Açıkalın ise “O belleğin sizin olmadığı zaten belli” dedi. Özçelik, “Savunmalara bakılırsa çıkarsa şaşırmayacağım” deyince salonda gülüşmeler oldu.
‘Ayırıcı özellik kalmadı, imaj dökümleri verin’
Huzurda açılan mühürlü torbaların üst yazıları mahkeme başkanı tarafından okundu.
İstanbul Emniyet Müdürlüğü’nün gönderdiği yazıda Geldikaya’nın Üsküdar’daki ikametinde bulunan ve içinde suç unsuru bulunmayan flash belleğin, çağırılmasına rağmen Geldikaya ya da yakınları tarafından emniyetten alınmadığı bildirildi.
Bilgisayar işletmecisi olan Murat Katmer elindeki büyüteç yardımıyla torbalardan çıkan bellekler üzerinde yazılanları tek tek açıkladı ve bunlar tutanağa geçirildi.
Bu sırada Geldikaya’nın “BHO812NRCB MADE IN CHİNA SDCZ6-4096RB sandisk marka CRUZER MACRO GB” yazılı taşıyıcı belleği ile Sezer’in evi olduğu ileri sürülen Kadiköy’deki garsoniyerde ele geçen flash diskin “BHO812NRCB MADE IN CHİNA SDCZ6-4096RB sandisk marka CRUZER MACRO GB” yazdığı bunların ise aynı olduğu ortaya çıktı. Üye hakim Mehmet Ekinci “Flash bellekler üzerindeki ibarelerin aynı olduğu görüldü” diyerek bunu tutanağa geçirdi.
İddiayı gündeme taşıyan avukat İhsan Nuri Tezel söz istedi ve dosyadaki tüm tutanaklarda flash bellek üzerindeki yazıların ayırt edici özellik olarak belirtildiğine dikkat çekti. Tezel, “Bu durumda el konulan ve imajları alınan hiçbir dijitalin özet değeri kalmıyor.
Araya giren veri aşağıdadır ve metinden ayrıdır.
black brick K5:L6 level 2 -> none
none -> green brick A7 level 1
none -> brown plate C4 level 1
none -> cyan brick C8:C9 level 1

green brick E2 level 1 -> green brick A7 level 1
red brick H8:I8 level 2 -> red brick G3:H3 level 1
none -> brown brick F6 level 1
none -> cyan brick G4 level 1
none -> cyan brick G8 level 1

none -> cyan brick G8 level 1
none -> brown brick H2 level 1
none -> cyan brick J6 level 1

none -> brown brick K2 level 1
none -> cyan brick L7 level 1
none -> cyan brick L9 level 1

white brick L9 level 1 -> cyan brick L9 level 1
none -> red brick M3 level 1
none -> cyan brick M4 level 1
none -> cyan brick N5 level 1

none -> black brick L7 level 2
Neyle ayıracağız bunları. İçinde ayırıcı özellik olabileceğini düşünerek imaj dökümlerinin bize verilmesini talep ediyorum” dedi. Ardından mahkeme başkanı tarafından mahkemeye gelen bu bellekler yine yazılar yazılarak ilgili yerlere gönderildi.